* _EXTRAIT DU TEXTE_
######

D. Ricardo avait dégagé une théorie de l'optimum économique sur la base des coûts comparés suivant laquelle le commerce extérieur se fait sur la base de la division internationale du travail. La spécialisation et la division internationale du travail sont menées dans le cadre du COMECON non sur une base intersectorielle comme dans les rapports pays développés – [PAGE 108] pays sous développés mais plutôt sur une base intra-sectorielle ou inter-branches. Sur cette base sont créés des rapports de coopération. La spécialisation n'est jamais absolue : aucun secteur n'est sacrifié et la spécialisation se fait aussi à l'intérieur de chaque secteur industriel. Jusqu'en 1964, les règlements se faisaient par compensation bilatérale. A partir de cette date, le Rouble Transférable a été adopté comme unité de compte.

2 – Autres formes de coopération

– Aide pour le commerce : contrairement aux relations pays développés – pays sous-développés où l'aide s'oppose au commerce d'où le slogan « Trade, not Aid », dans le cas socialiste, commerce et aide ne s'opposent pas, l'un est au service de l'autre.

######

* _INFORMATIONS EXTRAITES_
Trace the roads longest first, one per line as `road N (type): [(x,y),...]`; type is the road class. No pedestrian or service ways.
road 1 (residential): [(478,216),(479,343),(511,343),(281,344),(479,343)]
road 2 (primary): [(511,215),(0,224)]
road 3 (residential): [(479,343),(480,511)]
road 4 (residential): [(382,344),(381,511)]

######

* _CONSIGNE_
Dans l'extrait sur le commerce extérieur, recopie le passage qui part de « D. Ricardo avait » et va jusqu'à « unité de compte. », en mettant « CAEM » à la place de « COMECON ».

* _RÉPONSE_
D. Ricardo avait dégagé une théorie de l'optimum économique sur la base des coûts comparés suivant laquelle le commerce extérieur se fait sur la base de la division internationale du travail. La spécialisation et la division internationale du travail sont menées dans le cadre du CAEM non sur une base intersectorielle comme dans les rapports pays développés – [PAGE 108] pays sous développés mais plutôt sur une base intra-sectorielle ou inter-branches. Sur cette base sont créés des rapports de coopération. La spécialisation n'est jamais absolue : aucun secteur n'est sacrifié et la spécialisation se fait aussi à l'intérieur de chaque secteur industriel. Jusqu'en 1964, les règlements se faisaient par compensation bilatérale. A partir de cette date, le Rouble Transférable a été adopté comme unité de compte.